Most people give up too quickly on the scale study, patterns, technique and rhythm
because they don't see results right away and try forcing the understanding too
quickly. The just ends up in frustration. But if you just keep plugging away at it,
have some faith in the process, attack it from many angles, and have some patience
it will just happen.


Thanks a lot for that post, I do practice the major scale as well, although I'm not as fluent in it and typically babies start crying when I try to add those characteristic notes to the pentatonic when soloing. I also understand the modes, but triads and arpeggios I'm a little fuzzy on beyond the E, A, and D strings. That will definitely be something I should develop.

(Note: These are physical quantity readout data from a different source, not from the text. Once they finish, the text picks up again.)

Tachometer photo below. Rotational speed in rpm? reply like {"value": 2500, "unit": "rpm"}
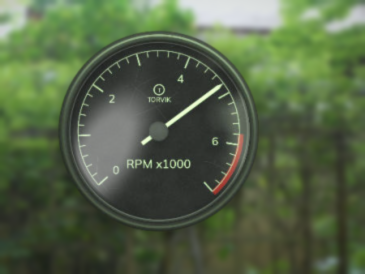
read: {"value": 4800, "unit": "rpm"}
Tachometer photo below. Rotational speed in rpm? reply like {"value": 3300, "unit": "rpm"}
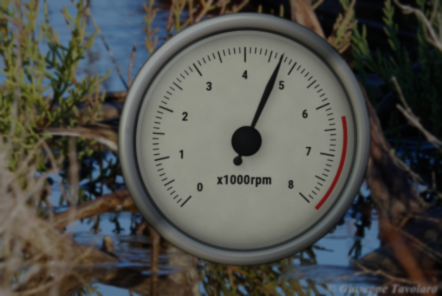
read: {"value": 4700, "unit": "rpm"}
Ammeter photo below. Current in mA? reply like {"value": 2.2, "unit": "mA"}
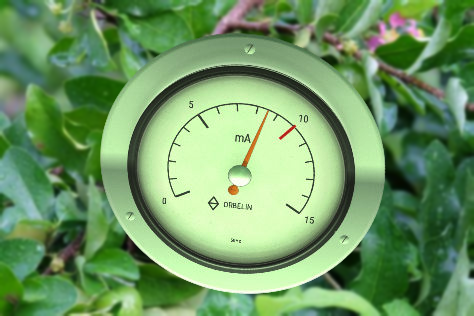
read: {"value": 8.5, "unit": "mA"}
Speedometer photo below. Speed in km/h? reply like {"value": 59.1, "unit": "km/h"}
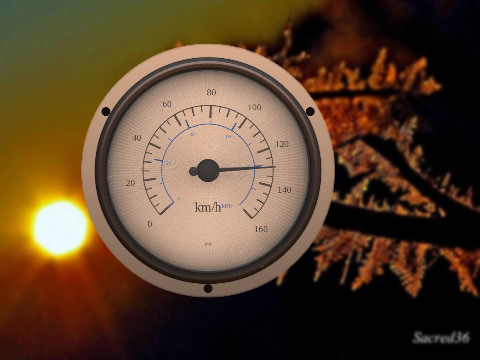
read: {"value": 130, "unit": "km/h"}
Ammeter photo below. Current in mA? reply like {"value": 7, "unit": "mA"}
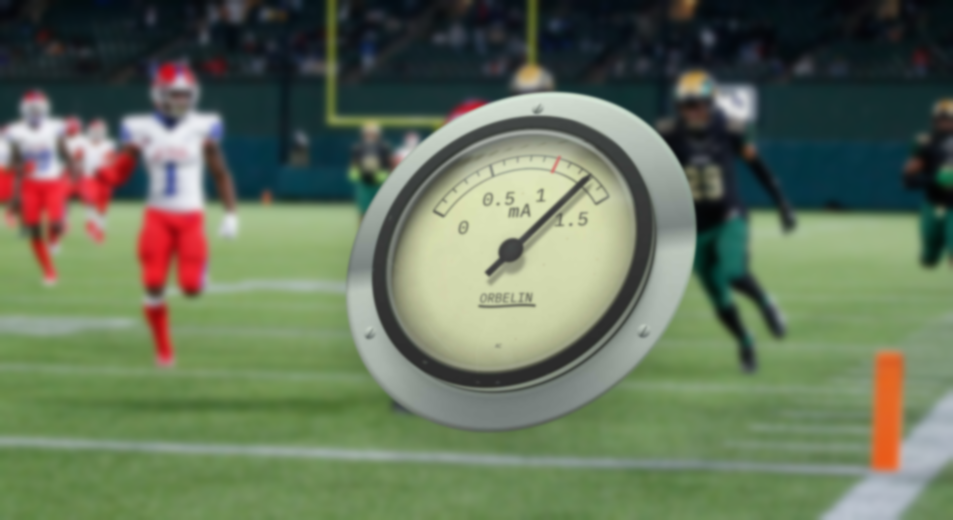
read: {"value": 1.3, "unit": "mA"}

So basically what you're saying is I should continue with what I'm doing now, learn some more songs, and just see where it takes me? I guess my main fear is that I won't progress fast enough to reach my goals for later in life. It feels like every hour I don't practice is another wasted hour. It may sound obsessive, but I've found that music is pretty much what I live for, and when I don't contribute something to that, I'm kind of wasting time. I'm willing to do whatever it takes for me to express myself the way I want, but right now I guess I just need a path to get me there.

That was helpful, thanks.
#7
I know a lot of people won't agree with me but i think learning some new songs would help. Try to learn some songs by those influences of yours and find some common licks that you could possibly incorporate into your own playing. If you pick songs that are a little challenging then you can better your playing at the same time. I personally think it's a win win situation.
“Science cannot solve the ultimate mystery of nature. And that is because, in the last analysis, we ourselves are part of nature and therefore part of the mystery that we are trying to solve.”


-Max Planck

☮∞☯♥
#8
Unless you actually understand how the songs you learn work musically, they
won't be as effective for growing as working on scales and exercises. Exercises
can focus much better on specific techniques, and scales do that as well as help
to organize the fretboard for you. Plus when you're working on scales and a lot
of different scale patterns you're training your ear too, whether you realize it or
not.

If you don't have the patience to do a lot of scale work, learn some songs. Go back
to scales later. You don't have to get the big picture all at once as long as you're
always putting small sections together.

Personaly I do nearly all scale work because that's where I get most of the stuff
I improvise on, but lately I've been learning jazz licks and parts of songs because
I'm new to that stuff. I want to see how stuff is used and it sure helps that, when
I learn a new lick, I can nearly always see the shape of the section of the scale it
came out of. Then I can link different things up and play around with them.